__Description of the task__. What is needed is an exact copy of every entry, without the pictures.

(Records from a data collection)
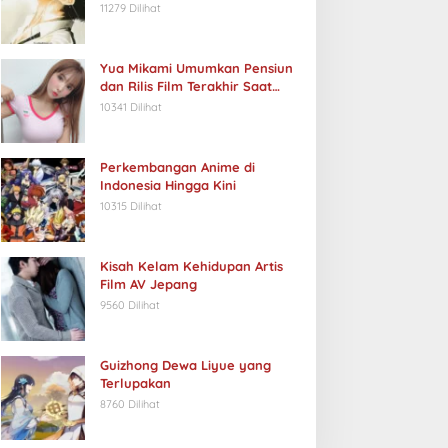
11279 Dilihat
Yua Mikami Umumkan Pensiun
dan Rilis Film Terakhir Saat
Ulang Tahun
10341 Dilihat
Perkembangan Anime di
Indonesia Hingga Kini
10315 Dilihat
Kisah Kelam Kehidupan Artis
Film AV Jepang
9560 Dilihat
Guizhong Dewa Liyue yang
Terlupakan
8760 Dilihat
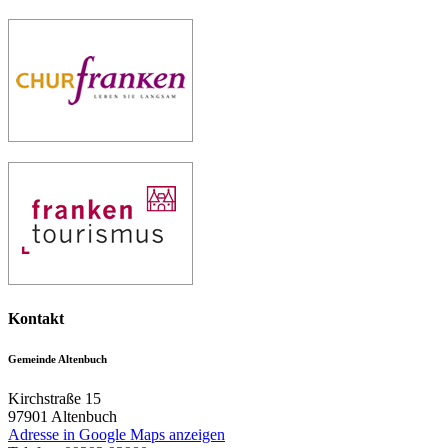
Kontakt
Gemeinde Altenbuch
Kirchstraße 15
97901
Altenbuch
Adresse in Google Maps anzeigen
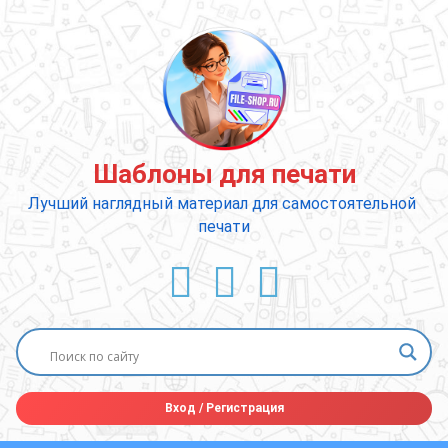
Перейти
к
содержимому
Шаблоны для печати
Лучший наглядный материал для самостоятельной 
печати
ВКонтакте
YouTube
E-mail
Вход
/
Регистрация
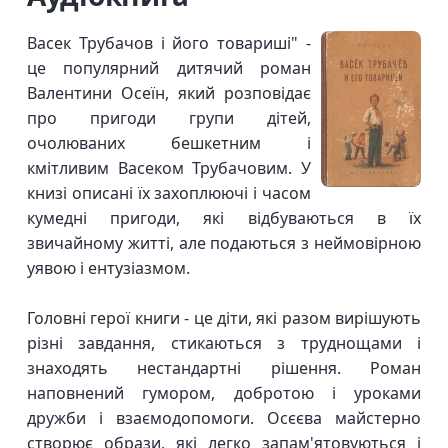
Васек Трубачов і його товариші" -
це популярний дитячий роман
Валентини Осеїн, який розповідає
про пригоди групи дітей,
очолюваних бешкетним і
кмітливим Васеком Трубачовим. У
книзі описані їх захоплюючі і часом
кумедні пригоди, які відбуваються в їх
звичайному житті, але подаються з неймовірною
уявою і ентузіазмом.
Головні герої книги - це діти, які разом вирішують
різні завдання, стикаються з труднощами і
знаходять нестандартні рішення. Роман
наповнений гумором, добротою і уроками
дружби і взаємодопомоги. Осєєва майстерно
створює образи, які легко запам'ятовуються і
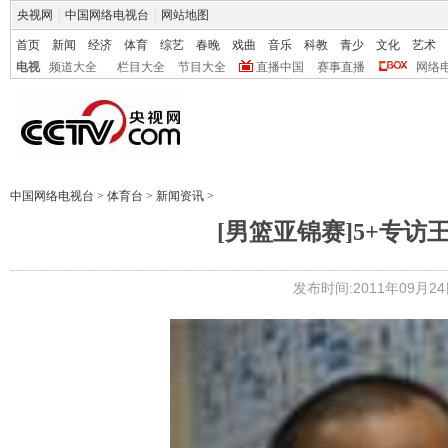
央视网
|
中国网络电视台
|
网站地图
首页
新闻
经济
体育
综艺
春晚
戏曲
音乐
科教
青少
文化
艺术
电视
频道大全
栏目大全
节目大全
直播中国
赛事直播
网络
中国网络电视台
>
体育台
>
新闻资讯
>
[男篮亚锦赛]5+专
发布时间:2011年09月24日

__Response area__.
11279 Dilihat
Yua Mikami Umumkan Pensiun
dan Rilis Film Terakhir Saat
Ulang Tahun
10341 Dilihat
Perkembangan Anime di
Indonesia Hingga Kini
10315 Dilihat
Kisah Kelam Kehidupan Artis
Film AV Jepang
9560 Dilihat
Guizhong Dewa Liyue yang
Terlupakan
8760 Dilihat
Kontakt
Gemeinde Altenbuch
Kirchstraße 15
97901
Altenbuch
Adresse in Google Maps anzeigen
Перейти
к
содержимому
Шаблоны для печати
Лучший наглядный материал для самостоятельной 
печати
ВКонтакте
YouTube
E-mail
Вход
/
Регистрация
Васек Трубачов і його товариші" -
це популярний дитячий роман
Валентини Осеїн, який розповідає
про пригоди групи дітей,
очолюваних бешкетним і
кмітливим Васеком Трубачовим. У
книзі описані їх захоплюючі і часом
кумедні пригоди, які відбуваються в їх
звичайному житті, але подаються з неймовірною
уявою і ентузіазмом.
Головні герої книги - це діти, які разом вирішують
різні завдання, стикаються з труднощами і
знаходять нестандартні рішення. Роман
наповнений гумором, добротою і уроками
дружби і взаємодопомоги. Осєєва майстерно
створює образи, які легко запам'ятовуються і
央视网
|
中国网络电视台
|
网站地图
首页
新闻
经济
体育
综艺
春晚
戏曲
音乐
科教
青少
文化
艺术
电视
频道大全
栏目大全
节目大全
直播中国
赛事直播
网络
中国网络电视台
>
体育台
>
新闻资讯
>
[男篮亚锦赛]5+专
发布时间:2011年09月24日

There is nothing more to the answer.